La armonía recuperada con el Creador gracias al niño mesiánico se traducirá en una nueva armonía con la creación a la que pertenece también el mundo animal. En el momento del encuentro definitivo con el Amado, nuestro corazón será semejante al suyo, de forma que todos nuestros afectos pasados, por humildes que sean, encontrarán en él su lugar, purificados y justos, ordenados a él. Para Dios nada de lo humano puede perderse, ni siquiera los vínculos que hayamos entablado con las criaturas animales, que poblaban por ejemplo nuestras soledades.

Si así están las cosas, es preciso repetir, con el Catecismo, que el hombre no tiene justificaciones para «hacer sufrir inútilmente a los animales» y, por consiguiente, no se debe prestar a ello si puede evitarlo o incluso si no existen razones graves para hacerlo. Ciertamente, el deber de alimentar a la propia familia o a grandes grupos de población puede justificarlo, pero no el lucro como único motivo. Además, el placer que se experimenta con el sufrimiento de un ser vivo siempre es malsano.

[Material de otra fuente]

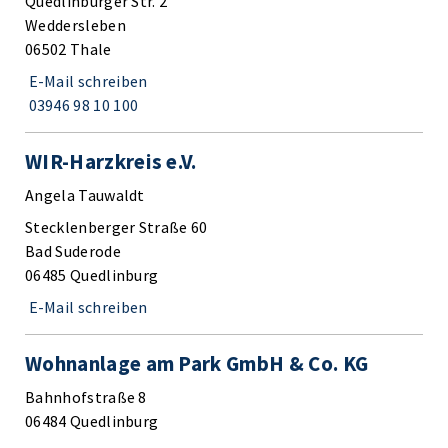
Quedlinburger Str. 2
Weddersleben
06502 Thale
E-Mail schreiben
03946 98 10 100
WIR-Harzkreis e.V.
Angela Tauwaldt
Stecklenberger Straße 60
Bad Suderode
06485 Quedlinburg
E-Mail schreiben
Wohnanlage am Park GmbH & Co. KG
Bahnhofstraße 8
06484 Quedlinburg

El sufrimiento físico es el signo sensible de un atentado contra la vida; la vida se manifiesta como el soporte biológico de las relaciones. Ahora bien, aunque parezca un poco esquemático, las relaciones pueden ser de dos clases: las que se tienen con las personas y las que se tienen con los seres que no son personas. Un ser con el que podemos relacionarnos considerándolo un fin es una persona, humana o divina.

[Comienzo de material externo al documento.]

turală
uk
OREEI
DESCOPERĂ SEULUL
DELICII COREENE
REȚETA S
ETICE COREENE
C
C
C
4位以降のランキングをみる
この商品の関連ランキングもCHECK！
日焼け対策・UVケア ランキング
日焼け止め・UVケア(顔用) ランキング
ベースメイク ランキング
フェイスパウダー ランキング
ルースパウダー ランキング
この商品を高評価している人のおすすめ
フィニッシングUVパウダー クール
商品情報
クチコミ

Un atentado contra la vida, un sufrimiento infligido al ser humano, que es un fin en sí mismo, no es moralmente justificable salvo en el caso de que permita al que lo padece (y eventualmente también a otros) vivir mejor, intensificar y mejorar sus relaciones humanas, acercarse a Dios. En el caso de los animales, un sufrimiento no puede infligirse legítimamente salvo en condiciones análogas.

La dinámica de las relaciones en el mundo ha quedado corrompida por el pecado. El cristiano, en su lucha contra el pecado, tenderá a renovarla en el sentido de la gracia, del amor razonable hacia todos los seres vivos.

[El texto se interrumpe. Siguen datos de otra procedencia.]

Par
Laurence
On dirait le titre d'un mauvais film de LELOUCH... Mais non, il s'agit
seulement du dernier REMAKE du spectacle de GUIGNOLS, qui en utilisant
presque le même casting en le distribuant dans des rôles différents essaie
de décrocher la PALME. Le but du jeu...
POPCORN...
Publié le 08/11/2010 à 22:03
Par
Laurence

Esta observación puede ayudar a aclarar el problema de los espectáculos que implican una violencia contra los animales. A menudo se trata de fiestas de color y de movimiento, y se comprende que las multitudes queden fascinadas por el espectáculo de la inteligencia humana que triunfa sobre la fuerza bruta y desencadenada. Se comprende también que de ellas pueda derivar un sentimiento de solidaridad, de emoción común, que les parece justificar el sacrificio del animal y el peligro para el hombre. Pero, ¿se trata de una solidaridad real, de un acercamiento auténtico entre las personas? ¿Hay verdaderamente una purificación colectiva de la agresividad? Si fuera verdadera la teoría de la «catarsis», una sociedad sería tanto más pacífica cuanto más multiplicara los espectáculos brutales. Ahora bien, todos sabemos que sucede precisamente lo contrario. Si esta es la situación, hace falta poner en práctica todos los medios para obtener lo que constituye el valor del espectáculo, sin que sea a costa del animal y sin riesgos excesivos para el hombre.

Porque, si la santidad lleva a la reconciliación con la naturaleza, es probable que la reconciliación bien entendida con la naturaleza favorezca a su vez mejores relaciones con Dios. O, si la justa relación con Dios hace justos con respecto a las personas y benévolos para con los animales, la benevolencia hacia los animales podría a su vez despertar en el corazón del hombre sentimientos de admiración y de alabanza por la obra grandiosa del Creador del universo.